Как обычно протирая девочку теплым влажным полотенцем сверху вниз, Кэйко дошла до детских пухленьких ляжек и до той, находящейся между ними, похожей на недозрелый персик симпатичной штучки, пересеченной вертикальной, как у персика же, бороздкой.
Кэйко уже не раз думала о том, что материнство, пусть даже такое новоиспеченное, как у нее, дает право и одновременно обязывает, а говоря иначе, вынуждает знать и понимать все, что происходит с детским телом. Впрочем, у нее были некоторые сомнения насчет того, на все ли части тела распространяется это материнское право-обязанность.
Однако в этот день, добравшись до маленьких ляжек и протирая их влажным полотенцем, она вдруг заметила, что в такт ее движениям персик вдруг лопнул по серединке, и в открывшейся трещинке Кэйко увидела что-то красное, как если бы там внутри все было затянуто алым шелком; она смотрела на это, не в силах отвести глаз. В ней росло непреодолимое, эгоистичное желание постичь истинную суть того, что именуется «женщиной», с помощью этого маленького тела, еще не знающего стыда.
Трудно поверить, но, хотя ей было уже почти сорок, Кэйко не имела четкого представления о физиологии женского тела. Ну разве не смешно, что люди стесняются одной мысли о том, что им придется произносить или писать слово, обозначающее орган, без которого они не смогли бы отправлять свои самые естественные потребности? Большинство из них и вовсе не знает этого слова, и тем не менее, все отлично этим органом пользуются.
Так или иначе, но то извращенное общество, частью которого являлась Кэйко, скрывало от нее далее это невинное знание.
— Ёсико-тян, у тебя тут грязно. Давай-ка, сегодня я тебе тут помою, — с этими словами Кэйко попыталась просунуть полотенце между пухлыми ножками.
— Не надо, щекотно! — взвизгнула Ёсико и с неожиданной для такой маленькой девочки силой сжала ноги.
— Ну хватит! Сегодня мы обязательно там должны помыть.
— Нет! — Ёсико явно не собиралась уступать и по-прежнему сжимала ноги. Должно быть, в ней заговорил врожденный женский инстинкт самосохранения. В ее протесте таилось что-то древнее и священное.
Глуповатая гримаса, свойственная родителям в случаях откровенного неповиновения со стороны ребенка, сползла с лица Кэйко. Она посмотрела девочке прямо в глаза и, сама того не сознавая, издала неестественный смешок.
— Послушай, Ёсико-тян. Я тебе дам кое-что вкусненькое. — Говоря это, она удивлялась сама себе, удивлялась тому, как низко она пала. — Раздвинь, пожалуйста, ножки.

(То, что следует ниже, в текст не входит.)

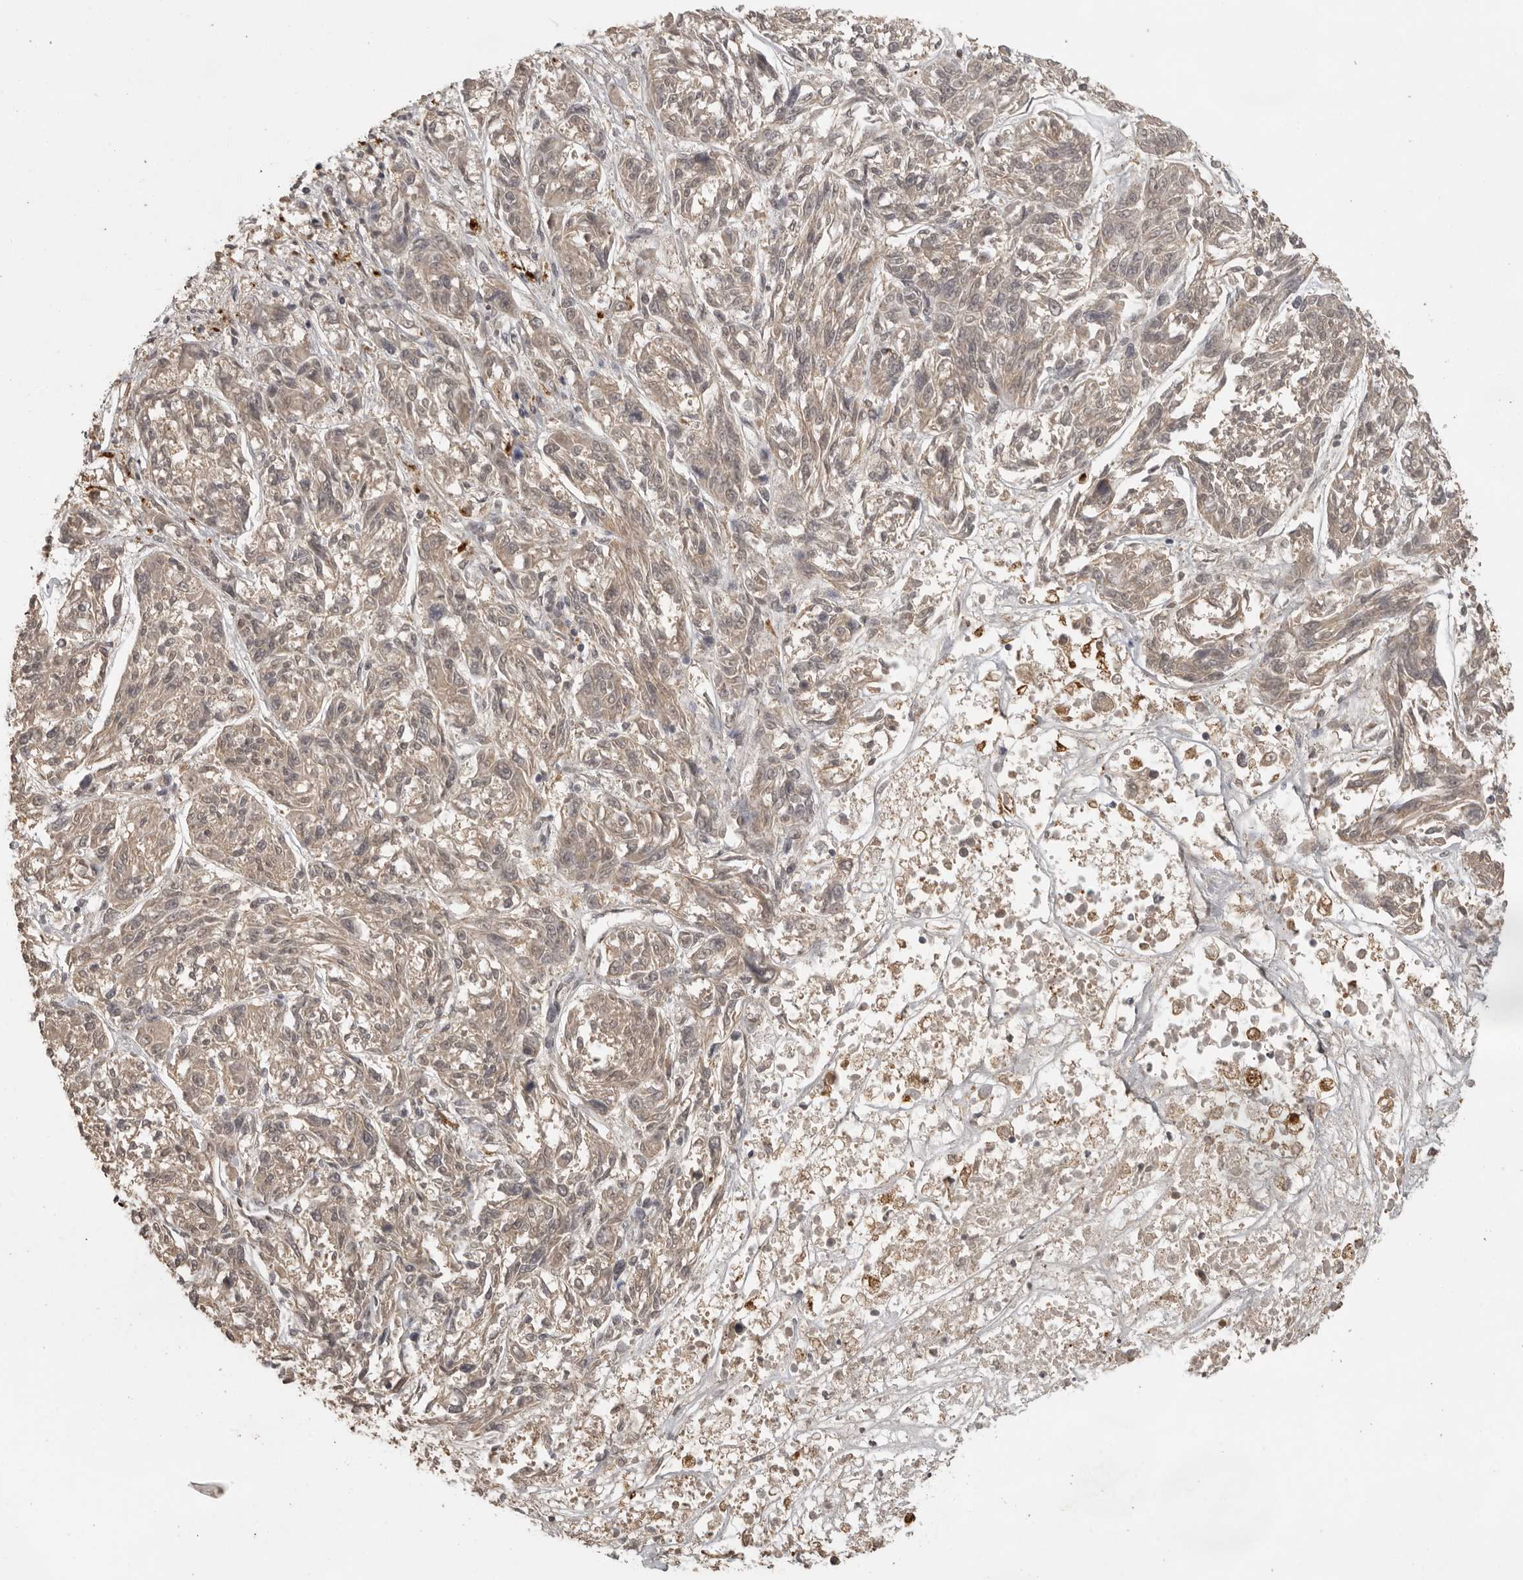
{"staining": {"intensity": "weak", "quantity": ">75%", "location": "cytoplasmic/membranous"}, "tissue": "melanoma", "cell_type": "Tumor cells", "image_type": "cancer", "snomed": [{"axis": "morphology", "description": "Malignant melanoma, NOS"}, {"axis": "topography", "description": "Skin"}], "caption": "This is a photomicrograph of immunohistochemistry (IHC) staining of melanoma, which shows weak expression in the cytoplasmic/membranous of tumor cells.", "gene": "CTF1", "patient": {"sex": "male", "age": 53}}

Совсем чуть-чуть. Ладно? Ёсико-тян.
— Отстань, глупая!
Во время этого спора с обеих незаметно слетел тонкий слой наносных материнско-дочерних чувств, и вот уже лицом к лицу — два абсолютно чужих человека.
— Нравится тебе или нет, мама все равно тебя сейчас помоет, поняла?! — с досадой воскликнула Кэйко и, с трудом просунув пальцы между плотно сжатыми ляжками девочки, в каком-то исступлении потянула их в стороны.
Ёсико вывернулась, упала на мокрый дощатый настил и разрыдалась.
И тут словно пелена спала с глаз Кэйко, она посмотрела вниз, туда, где плакал ребенок. Безудержный плач Ёсико, как ледяной ветер, обжег ей уши.
Она не пыталась успокоить девочку, просто стояла в скорбном оцепенении, пытаясь понять, что же в конце концов происходит в ее душе.
«О, этот бес самоутверждения, это женское самораспространение, безудержная экспансия. Ради нее даже несчастное дитя было сегодня принесено в жертву, и сколько еще крови прольется в будущем…»
По преданию «хиноэума-но-она» — женщины, рожденные в год Огненной Лошади, — пожирают своих мужчин [4], но женщины, подобные Кэйко, даже не будучи рожденными в год хиноэума, пожирают все, до чего позволяет им дотянуться цепь, на которую они посажены. Пожирают без разбора — целебные ли травы, ядовитые ли, чтобы, питаясь их соками, взрасти, взрастить свою жизненную животную силу. И как ни странно, даже те из них, кто понимает, что неутолимая эта жажда приведет в конце концов к полному опустошению, что, кроме голой земли, ничего вокруг них не останется, даже они не замечают, насколько эта цепь коротка.
В памяти Кэйко вдруг всплыло имя Кисимодзин, богини, пожиравшей детей. Кисимодзин — так отныне она будет называть себя. И ей стало невыносимо грустно.